- Fred Neher's Life's Like That
- Author(s): Fred Neher
- Current status/schedule: Concluded daily & Sunday
- Launch date: October 1, 1934
- End date: August 20, 1977
- Syndicate(s): Consolidated News Features (1934–1963) Bell-McClure Syndicate (1963-1972) United Feature Syndicate (1972-1977)
- Genre(s): gag panel

= Life's Like That =

American comic strip by Fred Neher

Life's Like That was a gag panel by Fred Neher which found humor in life's foibles. Spanning five decades -- from October 1, 1934 to August 20, 1977 — the panel was initially distributed by Consolidated News Features, and later by the Bell-McClure Syndicate and the United Feature Syndicate.

At its peak, Life's Like That was published in 500 newspapers. The Sunday format gave several cartoons a free-floating grouping, with variations, including one arrangement similar to George Lichty's Grin and Bear It, displaying several square-shaped panels with one in a circle.

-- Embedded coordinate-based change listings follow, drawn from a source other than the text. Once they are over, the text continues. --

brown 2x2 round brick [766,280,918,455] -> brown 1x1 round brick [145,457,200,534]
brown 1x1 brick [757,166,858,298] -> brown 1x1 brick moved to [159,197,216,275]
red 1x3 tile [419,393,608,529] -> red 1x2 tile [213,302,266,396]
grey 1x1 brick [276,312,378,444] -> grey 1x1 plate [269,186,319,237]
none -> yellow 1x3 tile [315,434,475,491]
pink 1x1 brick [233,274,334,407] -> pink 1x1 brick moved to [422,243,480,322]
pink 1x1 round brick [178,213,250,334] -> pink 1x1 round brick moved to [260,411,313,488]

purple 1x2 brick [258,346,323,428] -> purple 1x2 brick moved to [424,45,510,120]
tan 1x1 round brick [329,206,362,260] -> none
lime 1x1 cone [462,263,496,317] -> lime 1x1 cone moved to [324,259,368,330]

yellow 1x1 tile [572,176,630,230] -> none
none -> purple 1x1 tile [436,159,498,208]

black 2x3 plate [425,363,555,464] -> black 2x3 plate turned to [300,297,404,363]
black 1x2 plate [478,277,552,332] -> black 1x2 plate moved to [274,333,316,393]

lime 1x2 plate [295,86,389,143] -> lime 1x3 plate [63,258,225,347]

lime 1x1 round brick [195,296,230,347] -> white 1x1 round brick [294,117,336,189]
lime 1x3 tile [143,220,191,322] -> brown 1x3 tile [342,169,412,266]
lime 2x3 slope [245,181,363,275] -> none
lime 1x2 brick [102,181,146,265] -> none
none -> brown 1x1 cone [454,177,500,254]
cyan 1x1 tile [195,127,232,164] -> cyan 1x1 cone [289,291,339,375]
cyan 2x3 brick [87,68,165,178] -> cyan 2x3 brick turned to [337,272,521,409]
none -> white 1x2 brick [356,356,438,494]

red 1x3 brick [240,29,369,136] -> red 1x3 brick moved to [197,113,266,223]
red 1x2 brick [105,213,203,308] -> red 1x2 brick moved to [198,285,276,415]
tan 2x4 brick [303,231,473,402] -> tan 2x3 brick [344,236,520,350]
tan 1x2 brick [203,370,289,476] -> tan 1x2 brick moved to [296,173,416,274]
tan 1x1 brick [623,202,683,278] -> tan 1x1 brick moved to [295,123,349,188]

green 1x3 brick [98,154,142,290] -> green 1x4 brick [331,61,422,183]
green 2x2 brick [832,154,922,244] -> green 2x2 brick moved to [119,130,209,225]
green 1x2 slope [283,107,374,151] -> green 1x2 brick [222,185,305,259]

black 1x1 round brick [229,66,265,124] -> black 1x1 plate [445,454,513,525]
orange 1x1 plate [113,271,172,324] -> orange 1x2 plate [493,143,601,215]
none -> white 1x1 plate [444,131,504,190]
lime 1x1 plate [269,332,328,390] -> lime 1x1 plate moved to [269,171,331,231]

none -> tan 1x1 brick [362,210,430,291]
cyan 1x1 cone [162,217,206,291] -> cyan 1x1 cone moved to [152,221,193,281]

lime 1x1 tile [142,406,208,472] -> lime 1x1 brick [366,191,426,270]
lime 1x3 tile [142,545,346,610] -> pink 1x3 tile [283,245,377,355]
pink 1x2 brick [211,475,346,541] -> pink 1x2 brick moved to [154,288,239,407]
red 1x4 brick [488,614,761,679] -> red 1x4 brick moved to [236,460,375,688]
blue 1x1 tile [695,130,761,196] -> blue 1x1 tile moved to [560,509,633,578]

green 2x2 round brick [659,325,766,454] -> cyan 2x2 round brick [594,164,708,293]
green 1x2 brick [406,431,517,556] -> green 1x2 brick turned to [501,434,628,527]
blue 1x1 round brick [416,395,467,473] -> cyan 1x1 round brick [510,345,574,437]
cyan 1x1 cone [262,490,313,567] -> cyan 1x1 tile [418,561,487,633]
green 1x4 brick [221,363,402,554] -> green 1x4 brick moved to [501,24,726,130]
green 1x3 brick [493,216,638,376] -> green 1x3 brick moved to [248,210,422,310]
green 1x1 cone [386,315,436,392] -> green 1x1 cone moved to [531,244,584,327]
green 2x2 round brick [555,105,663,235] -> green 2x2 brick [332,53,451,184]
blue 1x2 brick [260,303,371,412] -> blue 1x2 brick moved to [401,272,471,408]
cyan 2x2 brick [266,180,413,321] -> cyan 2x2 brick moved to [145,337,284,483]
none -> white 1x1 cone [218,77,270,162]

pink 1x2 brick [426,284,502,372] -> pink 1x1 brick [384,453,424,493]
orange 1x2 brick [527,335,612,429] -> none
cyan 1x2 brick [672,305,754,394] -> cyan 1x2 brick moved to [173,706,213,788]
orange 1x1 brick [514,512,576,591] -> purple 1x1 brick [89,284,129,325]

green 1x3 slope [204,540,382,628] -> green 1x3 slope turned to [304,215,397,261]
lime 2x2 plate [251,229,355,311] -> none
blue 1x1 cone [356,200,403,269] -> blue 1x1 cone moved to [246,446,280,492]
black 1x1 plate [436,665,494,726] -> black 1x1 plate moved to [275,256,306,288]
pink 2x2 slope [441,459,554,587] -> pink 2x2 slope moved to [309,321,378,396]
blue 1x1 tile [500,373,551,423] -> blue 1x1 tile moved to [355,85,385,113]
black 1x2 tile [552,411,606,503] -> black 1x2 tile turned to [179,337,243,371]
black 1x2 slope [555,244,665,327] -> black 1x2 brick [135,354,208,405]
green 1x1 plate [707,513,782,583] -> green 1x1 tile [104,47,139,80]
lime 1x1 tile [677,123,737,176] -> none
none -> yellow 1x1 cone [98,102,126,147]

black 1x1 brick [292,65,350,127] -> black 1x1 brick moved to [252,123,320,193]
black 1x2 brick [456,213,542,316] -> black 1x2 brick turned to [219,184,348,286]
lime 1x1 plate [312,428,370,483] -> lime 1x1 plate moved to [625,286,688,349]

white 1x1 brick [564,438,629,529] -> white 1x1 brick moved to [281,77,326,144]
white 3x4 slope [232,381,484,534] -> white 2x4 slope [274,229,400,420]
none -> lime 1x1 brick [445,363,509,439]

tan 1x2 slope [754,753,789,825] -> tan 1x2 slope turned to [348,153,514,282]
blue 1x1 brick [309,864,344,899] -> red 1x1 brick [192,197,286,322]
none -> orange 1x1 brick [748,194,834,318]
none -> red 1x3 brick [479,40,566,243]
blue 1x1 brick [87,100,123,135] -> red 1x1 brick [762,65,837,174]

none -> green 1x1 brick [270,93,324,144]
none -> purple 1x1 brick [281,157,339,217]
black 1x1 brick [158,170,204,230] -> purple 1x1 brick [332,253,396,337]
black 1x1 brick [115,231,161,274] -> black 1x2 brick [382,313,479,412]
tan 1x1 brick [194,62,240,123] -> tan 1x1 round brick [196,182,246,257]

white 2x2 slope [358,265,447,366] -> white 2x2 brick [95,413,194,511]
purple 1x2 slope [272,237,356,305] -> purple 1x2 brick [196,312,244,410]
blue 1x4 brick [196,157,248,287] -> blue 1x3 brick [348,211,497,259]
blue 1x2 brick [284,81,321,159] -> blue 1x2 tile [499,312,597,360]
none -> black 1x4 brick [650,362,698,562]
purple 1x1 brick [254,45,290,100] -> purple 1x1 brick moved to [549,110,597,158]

When Neher died at age 98 in Boulder, Colorado in 2001, Owen S. Good wrote in the Rocky Mountain News:

He is survived by pot-bellied businessmen, henpecked husbands, worldly-wise goldfish and babies with thin curlicues of hair, all actors in the everyday comedies he staged on the funny pages.

== Publication history ==
Neher had drawn a comic strip, Goofey Movies, for five years (1925-1930), plus sales of gag cartoons to 42 magazines, including Collier's and The New Yorker, when the Bell Syndicate signed him on in 1934.

Life's Like That was launched October 1, 1934, and ran until 1941 but disappeared from newspapers during World War II. As the war concluded, it returned by June 1945, running until 1977, when Neher retired. He stopped doing the Sunday half-page in October 1972.

Doug Sweet, of The Montreal Gazette, recalled that his newspaper ran Life's Like That when it carried no other syndicated gag panels or comic strips:

Our comics have come a long way from December 15, 1937, when-to the best of our recollection-The Gazette began publishing its first regular cartoon. Life's Like That, drawn by Fred Neher (1903-2001), was a weekly, single-panel cartoon that sat at the bottom of the front page of the second section on Wednesdays. Soon after we added other strips, like Mickey Mouse. This newspaper was late getting into the comics business.

==Archives==

Fred Neher's Life's Like That (October 6, 1968)

During the 1950s and 1960s, Neher taught cartooning at the University of Colorado for 12 years, and he donated his Life's Like That cartoons to the University of Colorado Library Archives (where they fill 36 linear feet). As he described it, "Univ. of Colo. ask to have all my original drawings for safe keeping ... came in a truck and left me only my shorts."